Polar bear fur

Photo: Daniel J. Cox

Reading a polar bear’s past in its fur

MINS

 

19 Dec 2025

Scientists have long thought that polar bears grow fur once a year, in summer. But as a new study shows, polar bear fur can grow as early as February. Why does that matter, and what can we learn from polar bear fur? We talked to study co-author and Polar Bears International Chief Research Scientist John Whiteman. 

Why does it matter when a polar bear’s fur grows?

Polar bear fur is very important, and not just for insulation. It also can tell us things like how much stress they’re experiencing, or what kind of foods they’re eating.

When polar bears grow fur, the new hair traps molecules that are circulating in their bodies at that time. By collecting a fur sample and analyzing those molecules, we can learn what the bear was doing when that fur was grown, which could include important activities like hunting out on the sea ice. But until now, we did not have good evidence of just when that growth was occurring.

What role does fur play in what we can learn about polar bears?

Fur can help us answer a lot of big questions about how polar bears are being affected by climate change and ice loss — like whether they’re changing what they're eating, or when they're eating it. But to answer those questions, it’s really important to know when that fur was growing and incorporating that information.

For example, in Greenland, we’ve been able to see links between long-term changes in climate, sea ice, ocean and wind currents with indicators of stress in polar bear fur. And in northern Alaska, where sea ice is retreating further and further north in the summer, polar bear fur is reflecting a divergence in behavior where more bears are spending longer periods on shore, whereas other bears are following that ice far from land. 

What’s new and different about this report?

Previous studies about polar bear fur growth have assumed that new hair is only grown in the summer when the bears shed their old fur and start growing new fur for the coming winter. But researchers hadn’t yet tested that assumption by sampling bears earlier in the spring, so it was a big surprise when we sampled a zoo polar bear in February and found that it was already growing new fur.

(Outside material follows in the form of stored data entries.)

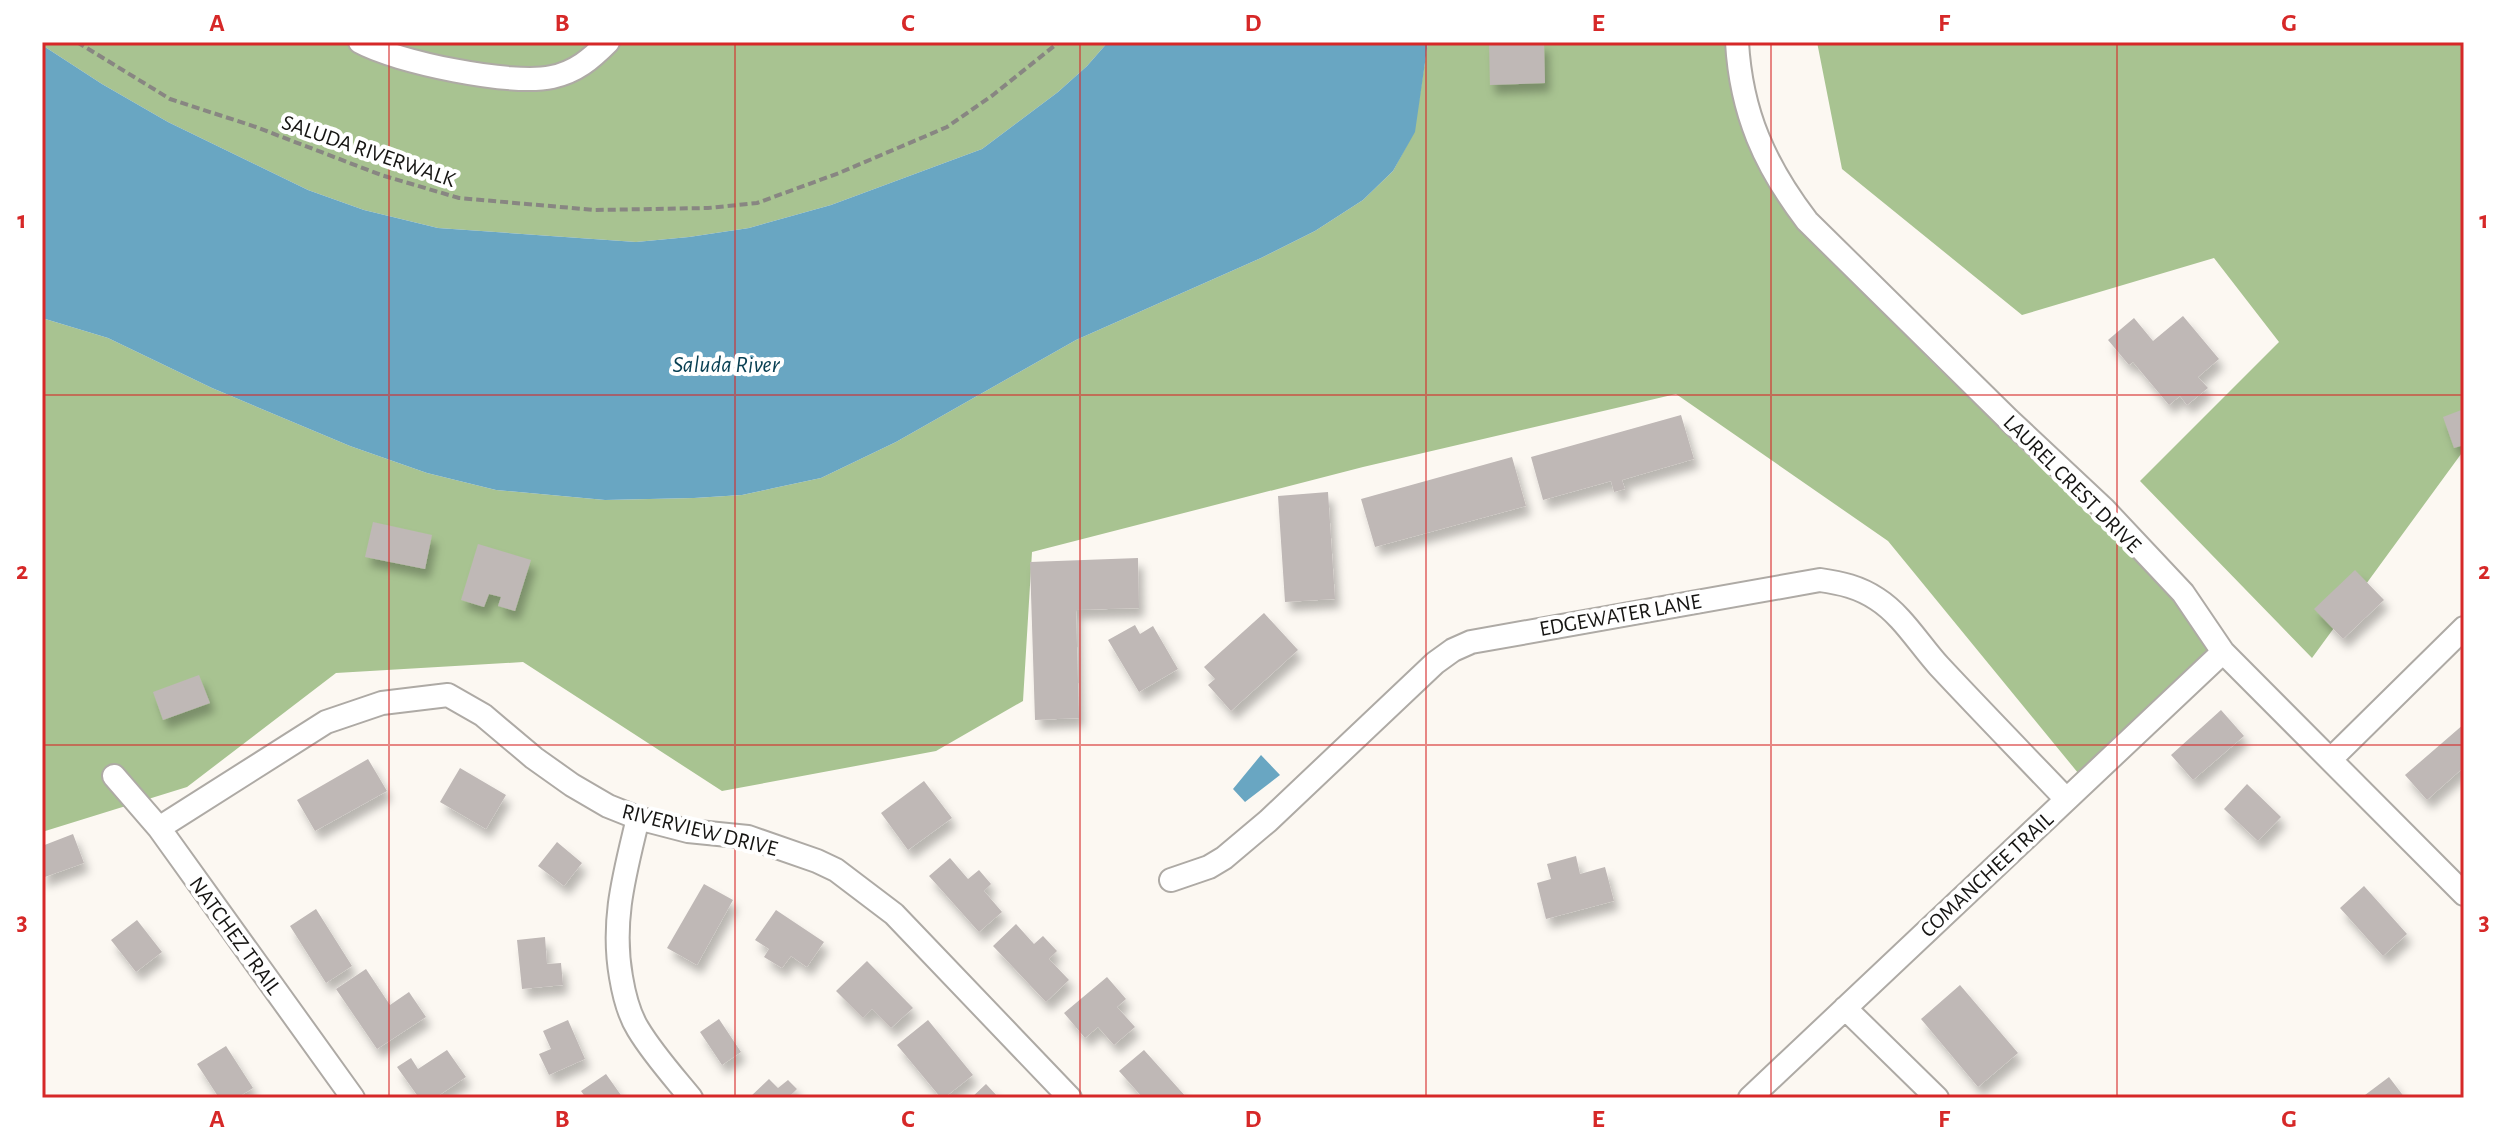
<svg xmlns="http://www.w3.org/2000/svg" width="2506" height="1140" viewBox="0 0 2506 1140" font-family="'Alegreya Sans',sans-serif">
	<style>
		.forest { fill: #a8c391 }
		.water { fill: #69a6c2 }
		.building { fill: #bfb8b6; filter: url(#shadow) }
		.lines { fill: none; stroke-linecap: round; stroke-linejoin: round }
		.minor-casing { stroke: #aeaaa5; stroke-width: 26 }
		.path { stroke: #888682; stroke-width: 4; stroke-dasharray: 8 4; stroke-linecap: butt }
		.minor { stroke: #fff; stroke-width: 22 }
		.grid { fill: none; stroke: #d62828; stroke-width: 2; stroke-opacity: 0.55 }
		.labels { text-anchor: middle; stroke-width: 8; stroke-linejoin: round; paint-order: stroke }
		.street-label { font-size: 22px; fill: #151412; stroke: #fff }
		.water-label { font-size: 24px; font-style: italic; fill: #083f52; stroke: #fff }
		.neatline { fill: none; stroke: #d62828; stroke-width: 3 }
		.grid-label { font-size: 26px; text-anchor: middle; font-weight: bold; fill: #d62828 }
	</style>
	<defs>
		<filter id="shadow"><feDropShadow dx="5" dy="9" stdDeviation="4" flood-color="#0004"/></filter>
	</defs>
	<rect width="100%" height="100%" fill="#fcf8f2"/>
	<path class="forest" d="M42 42H1108L1087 66 1058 92 982 149 831 205 749 228 689 237 636 242 438 228 364 210 308 190 168 122 102 84 42 45Z
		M1428 42H1744L1765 159 1926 356 2231 653 2083 779 1888 541 1676 394 1363 467 1032 552 1023 701 936 751 722 791 523 662 336 673 187 787 42 832V318L108 338 212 388 350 446 427 473 496 490 605 500 694 498 742 495 774 488 821 478 896 442 1076 340 1261 258 1315 231 1363 200 1393 171 1414 132Z
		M1817 42H2464V450L2312 658 2140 481 2279 342 2214 258 2022 315 1842 169Z"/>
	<path class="water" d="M1108 42H1428L1415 132 1393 171 1363 200 1315 231 1261 258 1076 340 896 442 821 478 774 488 742 495 694 498 605 500 496 490 427 473 350 446 212 388 108 338 42 318V45L102 84 168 122 308 190 364 210 438 228 636 242 689 237 749 228 831 205 982 149 1058 92 1087 66Z
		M1261 755 1280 775 1245 802 1233 789Z"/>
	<path class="building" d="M1489 42H1544L1545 83 1490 85Z
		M2183 316 2219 359 2198 377 2208 388 2187 405 2180 396 2169 405 2133 362 2129 365 2108 340 2134 318 2153 341Z
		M2464 409V445L2454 448 2443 417Z
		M1681 415 1694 459 1622 480 1625 489 1614 492 1611 481 1543 500 1531 457Z
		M1512 457 1526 506 1375 547 1361 499Z
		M1328 492 1335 599 1285 602 1278 496Z
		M373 522 432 535 425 569 365 557Z
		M478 544 531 560 515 611 498 606 501 597 489 594 484 607 461 600Z
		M1138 558 1139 608 1076 610 1079 718 1035 720 1030 562Z
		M2355 570 2384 600 2343 639 2314 609Z
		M1264 613 1298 650 1231 711 1208 685 1215 679 1204 667Z
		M1135 625 1140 634 1153 626 1178 669 1139 692 1108 640Z
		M199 675 210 703 163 720 153 692Z
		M2221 710 2244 736 2193 780 2171 755Z
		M2464 724V767L2427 800 2405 775Z
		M368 759 387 791 315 831 297 800Z
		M460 768 506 795 486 829 440 802Z
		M924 781 952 818 908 850 881 813Z
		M2247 784 2281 817 2258 841 2224 809Z
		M73 834 84 863 42 878V846Z
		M557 842 582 863 564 886 538 866Z
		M1576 856 1580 874 1605 867 1614 901 1546 919 1537 883 1551 879 1547 864Z
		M950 858 968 879 979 870 991 884 984 891 1002 912 979 932 929 876Z
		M704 884 733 900 697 965 667 948Z
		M2364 886 2407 934 2383 956 2340 908Z
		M316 909 352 966 326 983 290 926Z
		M776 910 824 942 807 967 791 956 782 968 764 957 769 949 755 940Z
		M137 920 162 952 136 972 111 940Z
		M1016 924 1034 944 1043 936 1057 951 1049 959 1069 980 1046 1002 993 946Z
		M545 937 547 964 561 963 563 985 522 989 517 940Z
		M867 961 913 1008 891 1028 872 1009 863 1018 836 991Z
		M366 969 390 1005 409 992 426 1017 377 1049 336 989Z
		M1107 977 1126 999 1117 1007 1135 1027 1114 1045 1098 1027 1085 1038 1064 1013Z
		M1960 985 2018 1053 1978 1087 1921 1019Z
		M719 1019 741 1052 722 1065 700 1032Z
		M568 1020 585 1059 549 1075 539 1054 551 1049 543 1031Z
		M928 1020 973 1075 944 1098H941L897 1045Z
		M226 1046 253 1088 237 1098H219L197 1064Z
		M447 1050 466 1077 435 1098H419L397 1067 411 1058 418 1069Z
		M1144 1050 1187 1098H1143L1119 1071Z
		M606 1074 623 1098H586L581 1091Z
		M2389 1077 2405 1098H2361Z
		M769 1079 778 1088 788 1080 797 1089 788 1098H749Z
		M986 1084 999 1098H971Z"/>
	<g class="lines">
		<g class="minor-casing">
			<path id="minor" d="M360 42C396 62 512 86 552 77 576 72 591 59 608 42
				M1737 42C1741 113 1765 166 1807 221L2009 420 2104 509 2183 593 2223 652 2464 894
				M2332 758 2464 628
				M114 776 159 828 353 1098
				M638 818C625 873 611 920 621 977 624 995 628 1013 638 1029 653 1054 673 1076 691 1098
				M159 828 326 722 382 703 448 695 483 715 534 758 572 785 608 806 638 818 688 831 748 837 817 861 836 870 894 914 1070 1098
				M1171 880 1209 867 1224 858 1268 821 1435 663 1453 650 1471 642 1820 580C1841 583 1859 587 1877 599 1902 615 1919 644 1939 666 1981 711 2024 755 2066 799
				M1845 1008 1937 1098
				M1750 1098 2223 652"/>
		</g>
		<path class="path" d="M77 42 170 99 256 127 381 175 459 198 595 210 708 208 757 203 839 173 947 127 993 95 1059 42"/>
		<use href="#minor" class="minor"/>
	</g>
	<path class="grid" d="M389 42V1098M735 42V1098M1080 42V1098M1426 42V1098M1771 42V1098M2117 42V1098M42 395H2464M42 745H2464"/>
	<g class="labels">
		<g class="street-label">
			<text transform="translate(369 150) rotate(19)" y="8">SALUDA RIVERWALK</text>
			<text transform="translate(2073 483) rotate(45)" y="8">LAUREL CREST DRIVE</text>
			<text transform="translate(1620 614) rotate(-10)" y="8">EDGEWATER LANE</text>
			<text transform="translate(700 829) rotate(14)" y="8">RIVERVIEW DRIVE</text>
			<text transform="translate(1986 874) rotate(-43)" y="8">COMANCHEE TRAIL</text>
			<text transform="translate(236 935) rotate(54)" y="8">NATCHEZ TRAIL</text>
		</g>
		<g class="water-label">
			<text x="726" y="372">Saluda River</text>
		</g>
	</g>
	<rect width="2506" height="1140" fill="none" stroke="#ffffff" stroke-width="88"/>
	<rect x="44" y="44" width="2418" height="1052" class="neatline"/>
	<g class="grid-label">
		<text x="217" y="31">A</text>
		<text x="562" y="31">B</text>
		<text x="908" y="31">C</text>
		<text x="1253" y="31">D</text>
		<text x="1598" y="31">E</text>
		<text x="1944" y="31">F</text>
		<text x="2289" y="31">G</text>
		<text x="22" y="228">1</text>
		<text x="2484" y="228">1</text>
		<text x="22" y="579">2</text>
		<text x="2484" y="579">2</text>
		<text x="22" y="930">3</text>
		<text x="2484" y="930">3</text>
		<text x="217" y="1127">A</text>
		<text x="562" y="1127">B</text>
		<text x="908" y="1127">C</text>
		<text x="1253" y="1127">D</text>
		<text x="1598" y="1127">E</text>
		<text x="1944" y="1127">F</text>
		<text x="2289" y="1127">G</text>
	</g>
</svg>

We know so little about polar bear biology during the heart of the Arctic winter because it's really hard to go out into the field and study wild bears in December, January, and February. It's dark, it's so cold that helicopters often don't work, and you would not even be able to see the bears. But now that we know their fur can be growing as early as February, that means we can potentially learn more from fur samples about what’s happening that time of year.

February is around the time of year when polar bear body condition is at its worst. Although there's plenty of sea ice during the winter for them to be traveling on and hunting, it's also dark and windy, and seals spend little time on the sea ice surface. We have a strong suspicion that their hunting success is pretty low during that time of year. Now we know that if we collect a fur sample in, for example, April, the newest section of that hair may have grown in February - rather than last summer, as we had been assuming — and it could be analyzed to gain more insight about their nutritional condition.

This research was conducted with zoo bears — how can zoos contribute to wild polar bear conservation?

This project highlights the really important partnership that zoos can provide. A zoo provides continuous access to individual polar bears, meaning we can study them in a controlled environment and take fur samples at predictable time intervals.

There's no way we could do this study with wild bears alone. For example, for our methods, we had to apply a little bit of dye as a visual marker on the fur and then come back and sample that same dyed spot weeks and months later. You could put dye on a wild polar bear’s fur, but then you're definitely not guaranteed you're going to be able to find that individual later.

How does one dye a polar bear?

This study is a nice example of the unusual techniques that are sometimes required for science. We used cosmetic hair dye — the same kind you’d find in a beauty salon — to mark a spot on polar bear fur. Then we went back weeks and months later and we could watch that patch of dye on the fur advance as the fur was growing over time. If you ever dye your hair and then get annoyed when your roots grow out, that's exactly what the polar bears were experiencing as well. We also fed the bears a tiny dose of an inert molecular tracer - a unique amino acid - and it became trapped in the fur as it grew, generally matching the growth estimations provided by the more simple dye approach.

A polar bear and black bear that partook in a hair study

Photo: Jennifer Stern

Photo reproduced from Figure 1 in Stern et al. 2025.

What’s the impact of these findings on other species and ecosystems? 

This study also included brown bears and American black bears, providing similarly useful information for these species. In fact, this study provided the first-ever measurement of growth in American black bears. Both species showed distinctly seasonal patterns — rapid growth for American black bears in June-July that ceased during August-October, and growth in May but not by June-August in brown bears.

Could this change the way we study polar bears?

This research helps expand the methods that scientists use to collect information on bears. For example, we can collect fur that was shed by a polar bear; or put out a barbed fence in places where bears congregate so they will rub up against it and leave strands of hair. Previous studies have already used this approach, doing things like amplifying the DNA from the fur to identify relatedness between bears and whether or not the same bears are returning to the same place. But now when we measure physiological information in fur, such as levels of stress hormones or dietary information, we can do a much better job of pinpointing the time period that we are learning about for that bear.